NetApp GC Matt Fawcett explained that “We constantly seek to improve service to our internal client, and that includes tapping into the best resources available. Elevate provides us with a comprehensive range of legal service capabilities and a demonstrated ability to mesh seamlessly with internal resources. Over time, Elevate has become an integral part of our team.” Elevate provides a full range of solutions including consulting (legal spend management, operations), technology (analytics, rate wizard, project management), and services (e-discovery and document review, contract management, compliance, IP). The breadth, depth, and seamlessness of the NetApp/Elevate collaboration exemplifies an emerging collaborative delivery paradigm that helps solve the “more with less” challenge.
Elevate has also collaborated broadly and deeply with top law firms including its recently announced flexible lawyering service partnership with Hogan Lovells. This new service to Hogan Lovells — powered by Elevate — means that the firm can focus on what it does best, knowing that Elevate will deliver and run a high quality, flexible lawyering business for them (comprised of the firm’s alumni/ae, among others) from day one. At the same time, firm clients benefit from Elevate’s delivery expertise, quality resources, and cost structure.
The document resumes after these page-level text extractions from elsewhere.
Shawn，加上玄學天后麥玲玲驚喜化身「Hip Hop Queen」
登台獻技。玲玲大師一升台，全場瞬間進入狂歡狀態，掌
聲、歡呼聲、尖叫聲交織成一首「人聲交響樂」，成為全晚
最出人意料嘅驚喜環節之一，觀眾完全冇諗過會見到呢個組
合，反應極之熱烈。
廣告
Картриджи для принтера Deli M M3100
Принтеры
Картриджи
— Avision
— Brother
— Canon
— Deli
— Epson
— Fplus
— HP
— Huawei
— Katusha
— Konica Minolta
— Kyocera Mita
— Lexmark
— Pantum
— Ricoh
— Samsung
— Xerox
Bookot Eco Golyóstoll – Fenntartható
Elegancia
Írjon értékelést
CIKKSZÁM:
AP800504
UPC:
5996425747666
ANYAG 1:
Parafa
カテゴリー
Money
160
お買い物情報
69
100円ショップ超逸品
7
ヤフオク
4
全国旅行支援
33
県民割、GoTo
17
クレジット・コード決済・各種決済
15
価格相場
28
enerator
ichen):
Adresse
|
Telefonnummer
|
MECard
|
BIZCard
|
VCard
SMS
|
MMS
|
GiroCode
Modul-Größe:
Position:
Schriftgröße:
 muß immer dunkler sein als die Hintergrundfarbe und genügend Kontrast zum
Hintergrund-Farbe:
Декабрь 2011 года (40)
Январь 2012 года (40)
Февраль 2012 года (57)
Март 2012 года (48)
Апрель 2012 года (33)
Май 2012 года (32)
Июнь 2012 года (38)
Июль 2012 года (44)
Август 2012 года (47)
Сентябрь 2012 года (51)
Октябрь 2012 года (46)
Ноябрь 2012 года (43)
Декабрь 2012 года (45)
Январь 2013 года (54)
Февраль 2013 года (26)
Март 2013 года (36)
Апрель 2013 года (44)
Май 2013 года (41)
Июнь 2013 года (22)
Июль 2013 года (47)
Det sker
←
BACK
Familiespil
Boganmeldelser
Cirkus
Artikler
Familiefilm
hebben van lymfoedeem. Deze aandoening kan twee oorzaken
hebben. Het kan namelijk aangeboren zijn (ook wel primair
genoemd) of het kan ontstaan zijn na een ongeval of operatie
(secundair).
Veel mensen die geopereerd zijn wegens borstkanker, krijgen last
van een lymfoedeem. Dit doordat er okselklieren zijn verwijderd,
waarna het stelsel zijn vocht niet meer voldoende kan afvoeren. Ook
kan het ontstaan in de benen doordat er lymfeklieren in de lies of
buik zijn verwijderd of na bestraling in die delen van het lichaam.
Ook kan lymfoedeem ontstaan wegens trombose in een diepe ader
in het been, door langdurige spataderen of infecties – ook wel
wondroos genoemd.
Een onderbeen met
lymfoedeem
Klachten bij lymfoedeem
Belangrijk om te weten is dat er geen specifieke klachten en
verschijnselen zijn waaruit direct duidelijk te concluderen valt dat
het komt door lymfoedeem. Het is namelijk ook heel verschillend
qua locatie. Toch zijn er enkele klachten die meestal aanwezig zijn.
As with the NetApp relationship, Elevate’s partnering with Hogan expanded from its initial success. Hogan had previously selected Elevate’s Cael Project as the law firm’s Legal Project Management tool. It was natural, then, for the firm to tap Elevate again when they wanted to extend a full-scale flexible lawyering service to their clients. Stephen Allen, Hogan Lovells’s head of legal service delivery, succinctly summed up the Elevate relationship and its implications: “The key thing for me is that this demonstrates that both NewLaw and BigLaw are stronger when they work together.”
The DXC/UnitedLex collaboration is another example of marketplace transformation. Bill Deckelman, DXC’s General Counsel, was confronted with a perfect storm: a recent merger necessitating the integration of two large legal departments (CSC and a large division of Hewlett Packard) coupled with a mandate to “do more with less.” Deckelman took two bold steps: (1) for “practice” matters he collaborated with AdvanceLaw to lead a performance-based counsel selection on a global scale; and (2) for “legal delivery” he tapped UnitedLex to handle managed services. Deckelman’s moves appear to be paying off; UnitedLex has projected that it will save DXC 30% for transitioning work to its management. More significantly, Deckelman’s approach provides a glimpse into how GC’s–and providers–must differentiate and collaborate to move the needle for legal consumers. Deckelman explained this mindset shift: “We all needed to trust each other and challenge ourselves to re-think assumptions. It was a lot of work, but it stimulated a mental shift, and it’s getting us the results we need.”
Conclusion
Sophisticated legal buyers recognize the distinction between legal “practice” and “delivery” and are increasingly focused on differentiation of expertise, delivery capability, results, efficiency, transparency, risk mitigation, and collaborative capability within each category. That means that providers must take a long hard look in the existential mirror and answer the question: “What can we provide buyers of legal services–and other providers–on a differentiated basis that they cannot readily access from other sources?” Another question to ask is: “How can we collaborate with other providers to alloy our differentiated expertise with theirs to drive optimal value to customers?”
Differentiation, collaboration, and an openness to new delivery paradigms are key pieces in the new legal mosaic. They will reshape the contours of current providers and enhance customer choice and value in procuring legal services.